Following the systemic literature review, studies fulfilling the search strategy were obtained and uploaded to EndNote Reference Library. After removing duplicates, two authors (T.A. and A.M.) independently screened the titles and abstracts of the results via Rayyan website. Studies passing the preliminary screening underwent further evaluation through full-text screening to ensure relevance. Discrepancies regarding trials’ eligibility were discussed among the authors, and a senior author (R.O.) was consulted if needed.

Data extraction

An Excel sheet with information regarding trial design, baseline characteristics and efficacy/safety outcomes was created. Three authors independently extracted data of interest from eligible studies, and any possible disagreements were resolved by a senior author (R.O., H.J. and R.A.). Extracted data included study year, country, study design, number of patients in each group, follow-up period, aim and conclusion. Patients’ baseline characteristics included gender, age, smoking history, hypertension, diabetes, dyslipidemia and previous PCI. Data on safety and efficacy were collected, focusing on the following primary safety outcomes: target vessel revascularization, target lesion revascularization, stroke, stent thrombosis, myocardial infarction, cardiac death, major adverse cardiac events, All-cause death, non-cardiac adverse events and bleeding.

Risk of bias and certainty of evidence

Two investigators (A.M. and B.Q.) carried out the quality assessment process independently, a third investigator was involved in case of any disagreements. We used Cochrane Risk of Bias 2 (ROB2) [24] for all studies included, and based on different domains assessed, each study was assigned as being of 1: high risk of bias, 2: some concerns of bias or 3: low risk of bias. Aspects evaluated include the randomization process, deviation from intended interventions, missing outcome data, measurement of the outcome and patients, selection of reported bias, and overall bias. The final visualization figures were performed by robvis which is a shiny web app for visualizing risk-of-bias assessments [25].

Statistical analysis

We utilized Review Manager software 5.4 (Cochrane Collaboration, Denmark) and the DerSimonian-Laird random-effects model to perform all statistical analyses indicated. For dichotomous variables, we pooled risk ratios (RRs) along with their corresponding 95% confidence intervals (CIs) and applied the inverse variance (I-V) method. A P-value below 0.05 was considered significant. Heterogeneity across studies was measured using Higgins static; studies showing a value higher than 50% demonstrate significantly high heterogeneity.

Results

Search results

We retrieved 4,048 papers from five electronic databases. Using EndNote software, duplicate articles were eliminated, leaving us with a total of 2,785 papers. After reviewing titles and abstracts, 2,771 papers were excluded. We then assessed the full texts of the remaining 14 studies for final eligibility. Ultimately, eight papers were included in our meta-analysis [12,13,14,15,16,17,18, 26]. The study selection process is illustrated in Figure S1.

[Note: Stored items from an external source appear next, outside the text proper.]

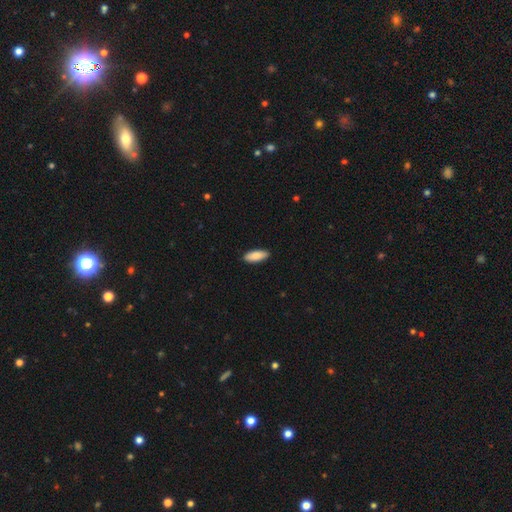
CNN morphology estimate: Smooth or featured?
  - smooth: 87% *
  - featured or disk: 8%
  - star or artifact: 5%
How rounded?
  - in between: 77% *
  - cigar-shaped: 21%
  - round: 2%
Merging?
  - none: 90% *
  - minor disturbance: 8%
  - major disturbance: 1%
  - merger: 1%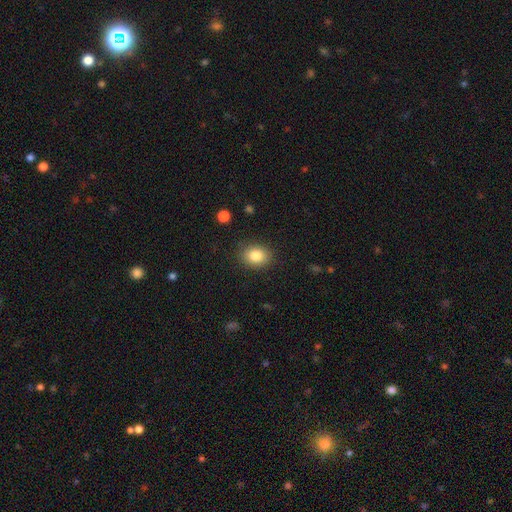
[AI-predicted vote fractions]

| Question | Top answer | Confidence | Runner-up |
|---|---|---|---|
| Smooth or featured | smooth | 83% | star or artifact (9%) |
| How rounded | in between | 55% | round (44%) |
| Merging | none | 86% | minor disturbance (10%) |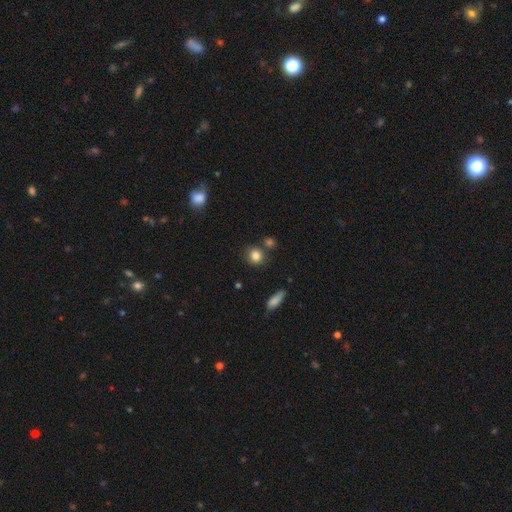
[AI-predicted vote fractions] A smooth galaxy with no disk features (83%) that is round (81%).

Vote fractions:
- Smooth or featured? smooth: 83% / star or artifact: 10% / featured or disk: 6%
- How rounded? round: 81% / in between: 17% / cigar-shaped: 2%
- Merging? none: 73% / merger: 12% / minor disturbance: 11% / major disturbance: 3%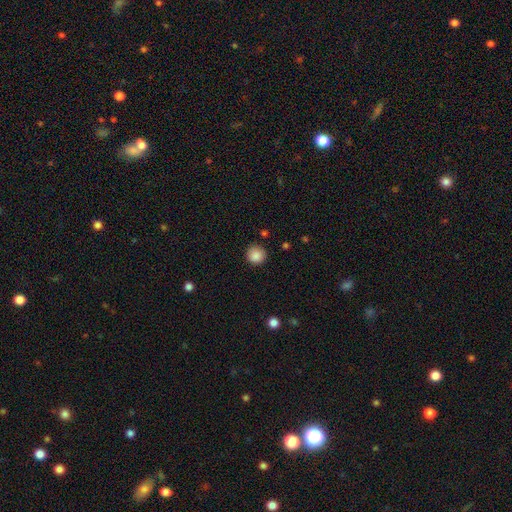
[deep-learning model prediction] The model was most divided on "smooth or featured": smooth: 87%, star or artifact: 9%, featured or disk: 3%. More confident: how rounded — round (93%); merging — none (87%).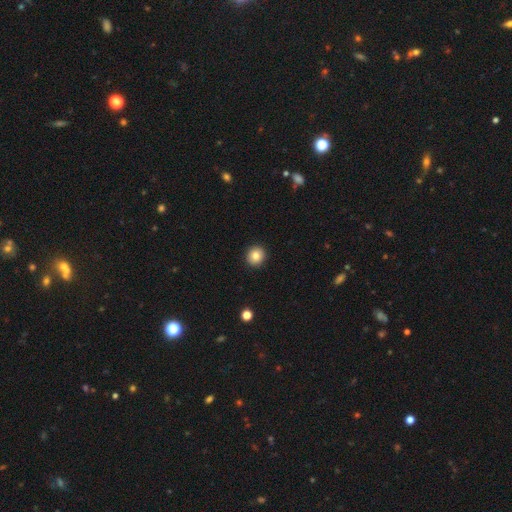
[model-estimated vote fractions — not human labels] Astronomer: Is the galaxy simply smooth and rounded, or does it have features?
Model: smooth — 82%.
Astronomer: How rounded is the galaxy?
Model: round — 90%.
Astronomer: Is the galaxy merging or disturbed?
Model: none — 93%.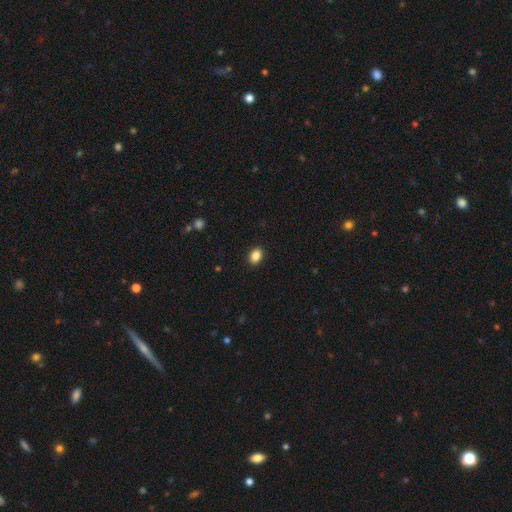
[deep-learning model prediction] Overall: smooth (86%). How rounded: in between (68%; round 31%). Merging: none (90%).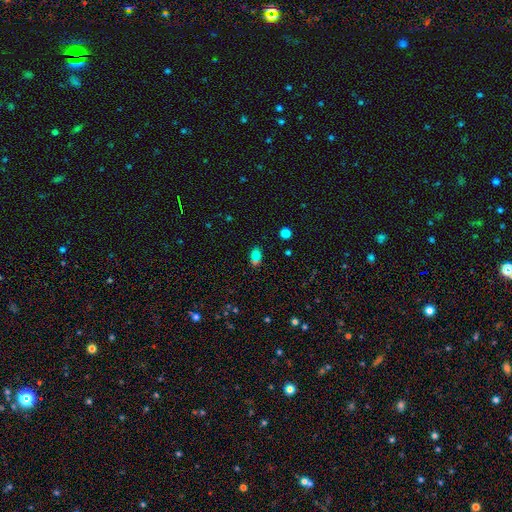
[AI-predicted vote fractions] This appears to be a smooth galaxy with no disk features (69%) that is in between round and cigar-shaped (63%). Merging: none (57%).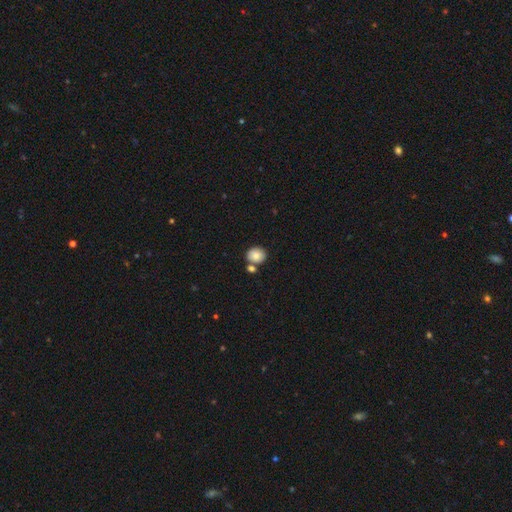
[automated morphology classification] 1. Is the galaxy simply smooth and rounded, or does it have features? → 83% smooth, 9% star or artifact, 8% featured or disk.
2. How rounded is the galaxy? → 71% round, 28% in between, 1% cigar-shaped.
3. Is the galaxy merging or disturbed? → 67% none, 21% merger, 10% minor disturbance, 3% major disturbance.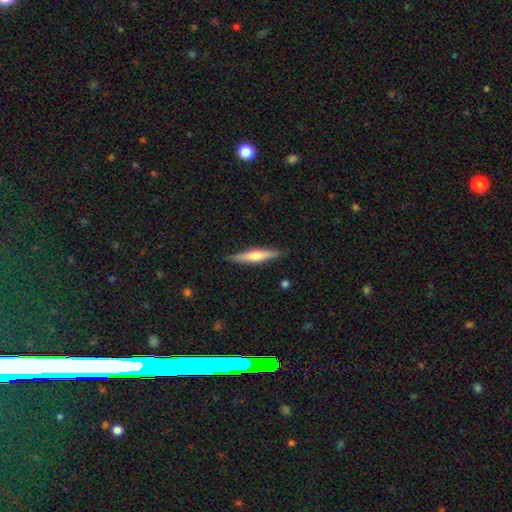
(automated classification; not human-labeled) Smooth or featured: featured or disk — 48% (smooth — 46%)
Merging: none — 87% (minor disturbance — 10%)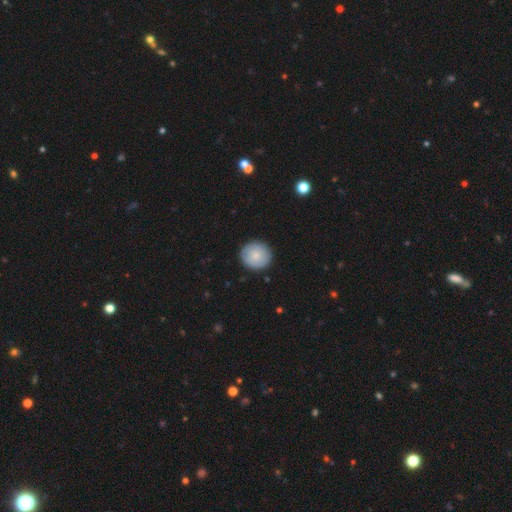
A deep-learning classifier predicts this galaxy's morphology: smooth 78%, featured or disk 17%, star or artifact 6%. Down the decision tree: how rounded — round (93%); merging — none (90%).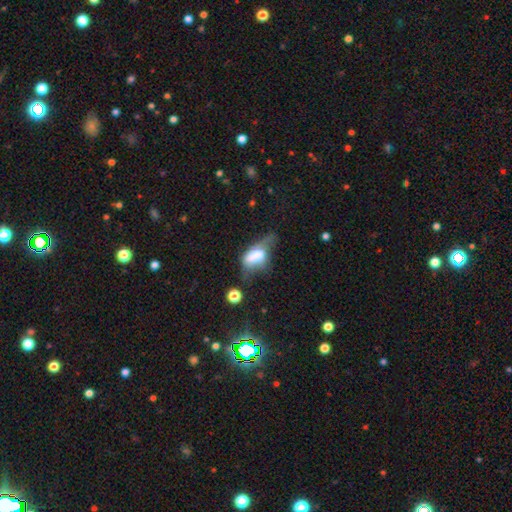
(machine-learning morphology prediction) Smooth or featured? Predicted: smooth (p=0.59). How rounded? Predicted: in between (p=0.83). Merging? Predicted: major disturbance (p=0.43).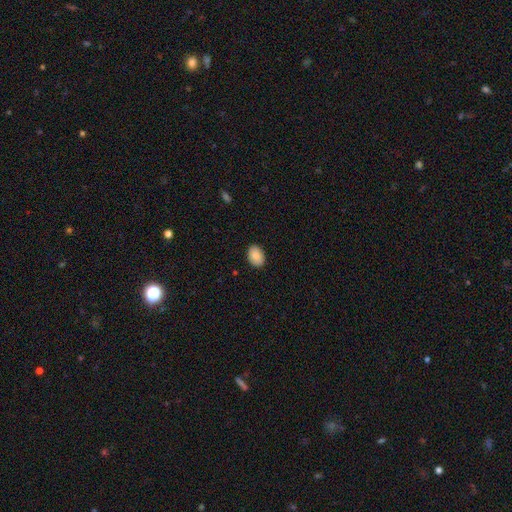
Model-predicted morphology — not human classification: This appears to be a smooth galaxy with no disk features (87%) that is in between round and cigar-shaped (79%). Merging: none (88%).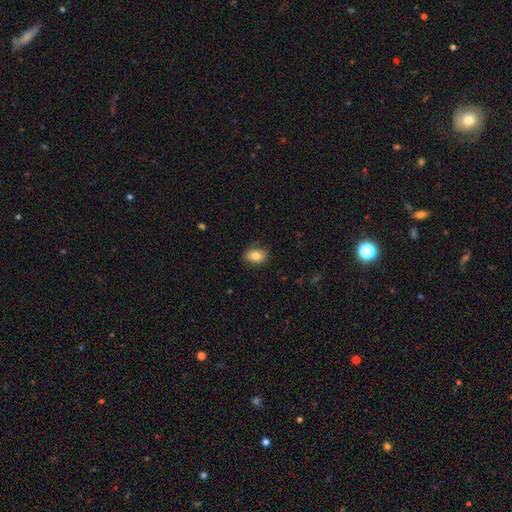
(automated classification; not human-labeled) Smooth or featured?
  - smooth: 81% *
  - featured or disk: 11%
  - star or artifact: 8%
How rounded?
  - in between: 80% *
  - round: 18%
  - cigar-shaped: 1%
Merging?
  - none: 85% *
  - minor disturbance: 12%
  - major disturbance: 2%
  - merger: 1%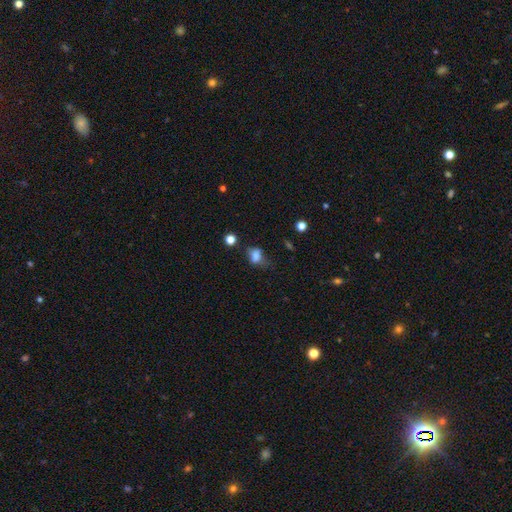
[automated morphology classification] A smooth galaxy with no disk features (76%) that is in between round and cigar-shaped (64%). Merging: none (40%).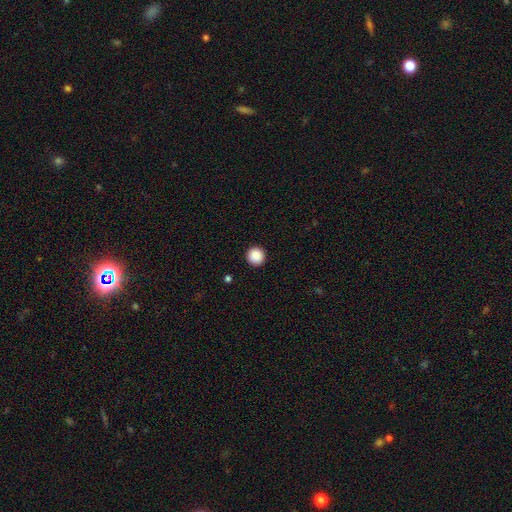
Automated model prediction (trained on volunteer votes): smooth_or_featured: smooth (p=0.89) [alt: star or artifact p=0.09]
how_rounded: round (p=0.96) [alt: in between p=0.03]
merging: none (p=0.93) [alt: minor disturbance p=0.04]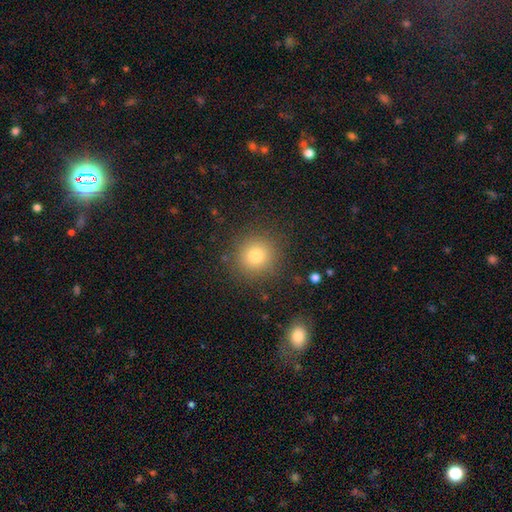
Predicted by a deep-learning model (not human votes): smooth 77%, star or artifact 14%, featured or disk 9%. Down the decision tree: how rounded — round (93%); merging — none (89%).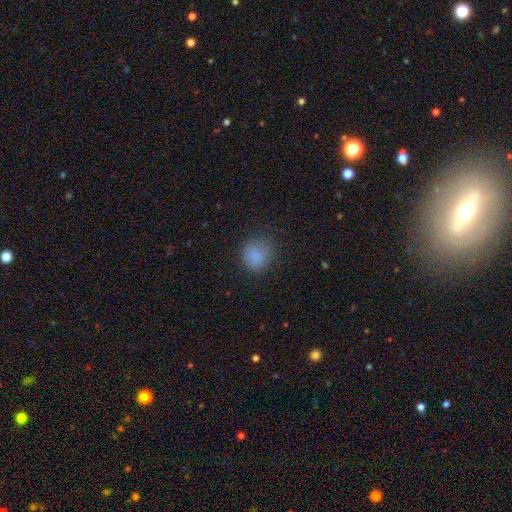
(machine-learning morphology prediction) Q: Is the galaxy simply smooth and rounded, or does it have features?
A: smooth — 84%.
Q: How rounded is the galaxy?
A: round — 86%.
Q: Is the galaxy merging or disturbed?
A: none — 78%.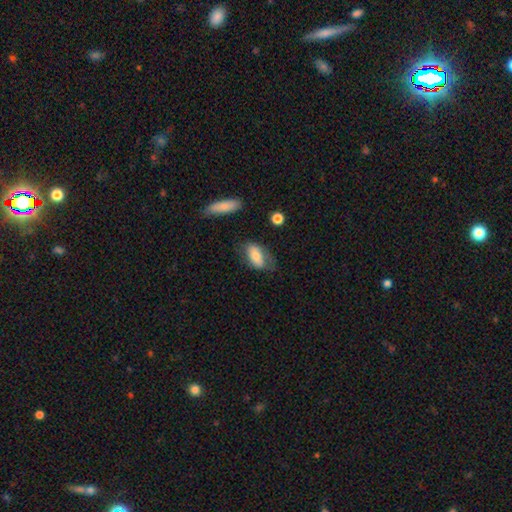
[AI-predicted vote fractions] Morphology: type=smooth (70%); roundness=in between (89%); merging=none (57%).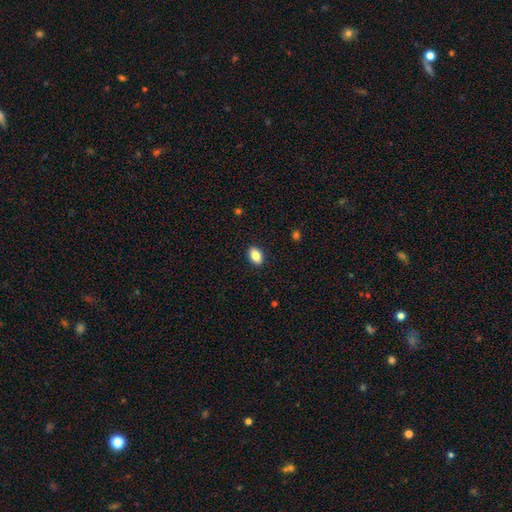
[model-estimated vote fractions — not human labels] Smooth or featured? Predicted: smooth (p=0.86). How rounded? Predicted: in between (p=0.88). Merging? Predicted: none (p=0.90).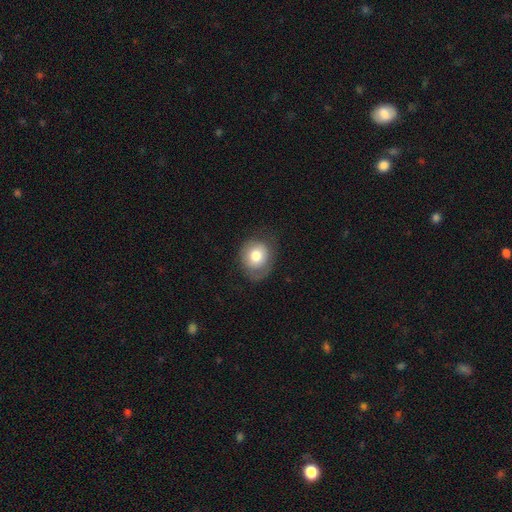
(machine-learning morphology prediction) Smooth or featured?
  - smooth: 73% *
  - featured or disk: 19%
  - star or artifact: 8%
How rounded?
  - round: 69% *
  - in between: 30%
  - cigar-shaped: 1%
Merging?
  - none: 65% *
  - minor disturbance: 23%
  - major disturbance: 11%
  - merger: 1%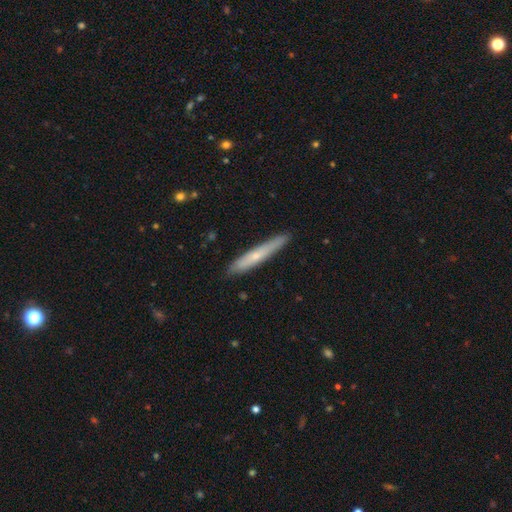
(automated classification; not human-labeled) smooth_or_featured: smooth (p=0.52) [alt: featured or disk p=0.41]
how_rounded: cigar-shaped (p=0.95) [alt: in between p=0.04]
merging: none (p=0.86) [alt: minor disturbance p=0.11]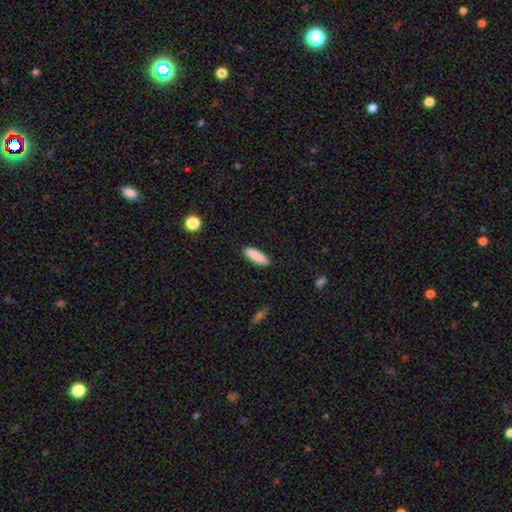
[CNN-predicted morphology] smooth 88%, star or artifact 6%, featured or disk 6%. Down the decision tree: how rounded — cigar-shaped (62%); merging — none (90%).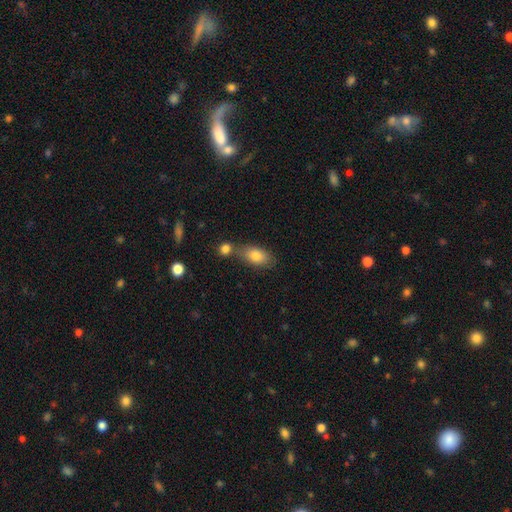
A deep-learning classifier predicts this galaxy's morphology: Smooth or featured?
  - smooth: 81% *
  - featured or disk: 11%
  - star or artifact: 8%
How rounded?
  - in between: 86% *
  - round: 9%
  - cigar-shaped: 4%
Merging?
  - none: 50% *
  - merger: 32%
  - minor disturbance: 14%
  - major disturbance: 4%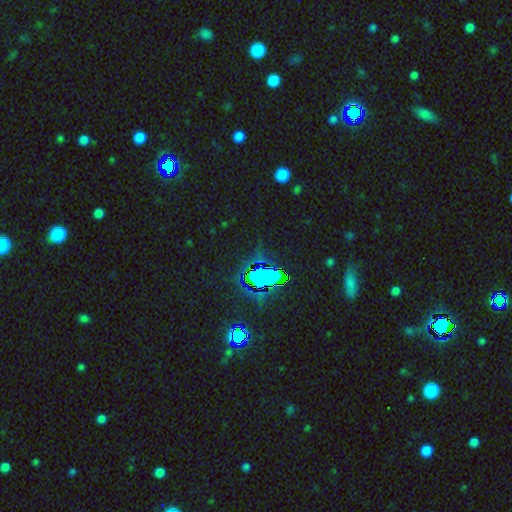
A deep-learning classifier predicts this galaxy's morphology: This is clearly a star or artifact rather than a galaxy (82%).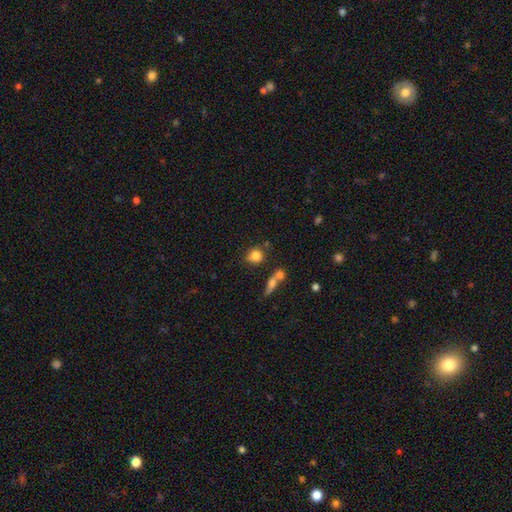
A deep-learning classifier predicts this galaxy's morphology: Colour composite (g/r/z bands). It shows a smooth galaxy with no disk features (81%) that is round (73%). Merging: none (65%).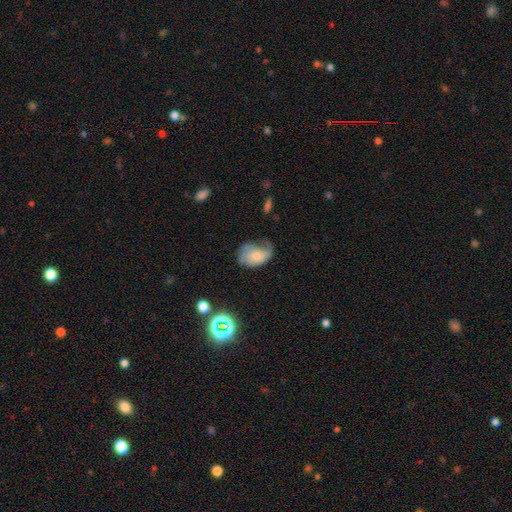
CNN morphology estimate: A smooth galaxy with no disk features (56%) that is in between round and cigar-shaped (77%). Merging: minor disturbance (34%, tied with none).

Baseline characteristics of included studies

This review included 8 RCTs published from 2009 to 2023. The analyzed RCTs reported data for 5299 patients. DAPT was administered in 2,679 patients while 2,620 individuals received TAPT. The mean age of patients was 61.4 years. Male patients constituted > 70% of the study sample. 3 trials were conducted in China, 4 in Korea, and 1 in Brazil. Duration of follow-up ranged from 9 months to 2 years across included RCTs. 21.4% of patients were smokers, 19.47% had dyslipidemia, 5% patients had undergone PCI previously, and 35.2% patients had diabetes. The details of study characteristics and patients’ baselines are reported in Tables 1 and 2.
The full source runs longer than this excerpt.